Learning from successes and failures in a live environment: Reinforcement learning is used in the products to reinforce best scenarios based on set goals for one-on-one conversations and readjust the model in real-time.
The full suite of analytics at play to optimise Ori’s automated sales reps behaviour includes:
Funnel Analysis: Ori created a funnel view of all user interactions, which helps the engine analyse progression down the funnel and effectiveness of different campaigns run by the company’s automated sales reps.
Session Flow Analysis: The team at Ori analyses the best conversion paths and gets user behavioural insights.
Anomaly Detection: Proprietary anomaly detection technique has been developed to identify and surface fracture points from thousands of conversations processed by Ori’s automated sales reps.
Free Text Clustering: Ori has also developed a novel clustering technique to visualise top unhandled queries in the form of clusters.
Talking about the core technology stack, Ansari said, “At Ori, we are following a microservices-based architecture and leverage the MERN stack for powering the platform. It enables us to handle volumes at scale.” The machine learning, AI, and NLP libraries are built on Python, TensorFlow, Keras, PyTorch, and Transformers.
Hiring Process At Ori
Ori focuses a lot on internal promotions for specific roles within the company, and has also created a talent community on social sites alongside strong employer branding. “We further ensure that we maintain complete transparency with applicants throughout the hiring process, reducing time to hire,” he added.

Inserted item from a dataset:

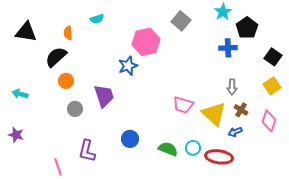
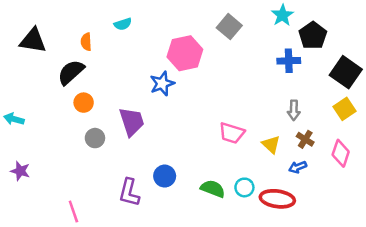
black square: (273, 57) -> (346, 72), size x1.4
cyan arrow: (20, 94) -> (14, 119), moved
yellow triangle: (214, 114) -> (271, 144), size x0.6
purple L-shape: (87, 151) -> (129, 192), moved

Ori even has a strong employee referral program that helps the company address its hiring needs. Passion and enthusiasm to work in a growing startup are the key traits Ori looks for in every candidate. It also expects the candidates to have skills like team compatibility, a proactive and can-do attitude, strong leadership qualities and good communication skills.
With its AI-powered chatbots, Ori can take care of the most complex queries with automated customer service response systems. According to the founders, it empowered the clients to service their customers at only 50% of customer service centre capacity, reducing costs by 60%.
In the future, the company aims to develop feature-intensive, AI-powered assistants that help brands get higher ROI and return on ad spend from their sales and marketing initiatives. “We are also increasingly focusing on voice-based chats and search technologies for our conversational platform,” concluded Ansari.